• **Work instructions**:
Write a continuation of the blog comment thread on Australian politics below, beginning immediately after its final sentence.

• **Source text**:
○ ○ ○ ○

223 thoughts on “FREE FOR ALL FRIDAY

  1. Section 4 . . . Cartoon Corner

    Michael Leunig’s political emojis.

    Matt Golding on Abbott’s Pope problem

    Cathy Wilcox helps Shorten do the numbers.

    Alan Moir really goes to town on Toad Brandis.

    Ouch! John Spooner has a go at Abbott and the Papal encyclical.

    Simon Letch previews our visit to Paris for the climate change summit.

    And David Pope goes even further as Abbott dismisses the Pope from his bed of coal! MUST SEE.

    Mark Knight with Shorten’s problems with the RC.

    Beautiful work from John Kudelka on the separation of powers.

  2. The Abbott Solution: if they don’t agree with you sack them

    Regional Development Minister Jamie Briggs sacked Norfolk Island Speaker David Buffett from a new advisory group before he even had a chance to start work.

    Mr Briggs wrote to Mr Buffett late last week and told him his services on the new advisory council would no longer be required, given his determination to “disrupt” the abolition of the island’s government.

    http://www.canberratimes.com.au/federal-politics/political-news/jamie-briggs-sacks-norfolk-island-speaker-from-advisory-council-for-disruption-20150616-ghpcmj.html

  3. The SMH piece about TURC going after Debbie Beale – how disgusting.

    These Fairfax journalists – Royce Millar, Ben Schneiders, Nick Toscano and James Massola – really have tickets on themselves. They claim their stories, and they are stories, works of fantasy, about Bill Shorten were the reason he has been called to appear at TURC.

○ ○ ○ ○

• **Extracted information**:

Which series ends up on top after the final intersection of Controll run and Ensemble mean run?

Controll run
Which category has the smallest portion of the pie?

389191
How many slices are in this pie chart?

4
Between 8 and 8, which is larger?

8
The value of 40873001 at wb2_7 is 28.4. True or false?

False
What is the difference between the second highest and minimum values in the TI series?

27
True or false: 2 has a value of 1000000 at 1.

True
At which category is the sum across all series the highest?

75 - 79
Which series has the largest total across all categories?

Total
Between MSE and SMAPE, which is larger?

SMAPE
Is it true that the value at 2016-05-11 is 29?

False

○ ○ ○ ○

• **Answer for the task**:
    Following the Fairfax reports Mr Shorten was called to appear before the royal commission. This week he asked for the hearings to be brought forward to allow him to address the questions raised by the Fairfax stories. His first appearance is now scheduled for July 8

    TURC was always going to go after Shorten, it was the whole reason for the entire damn circus. The miserable, spiteful affair has been building up to the big event – the questioning of Bill Shorten. The government always planned to drag out proceedings so Shorten would appear as close to an election as possible. What better way to demolish a Labor leader than to have TURC announce unfavourable final reports bang in the middle of an election campaign.

    Shorten has messed with the plan by winning an early appearance, but TURC and the government will try to make sure he gets dragged back later in the year. You might have noticed that at his first appearance Shorten will be questioned only by Stoljar. Those who wish to speak in his favour will have to wait until August, or maybe September, or possibly later. Commissioner Dyson Heydon has pretty much guaranteed that this miserable business will be dragged out, saying there could be multiple appearances if other matters arise which involve the Labor leader. You can bet those Fairfax journalists are hard at work in the archives, trying to dig up anything that can be used for new accusations..

    This, people, is another reason why Abbott was never going to race to an early, post-budget electorate. He needs that TURC judgement as the star of his election campaign.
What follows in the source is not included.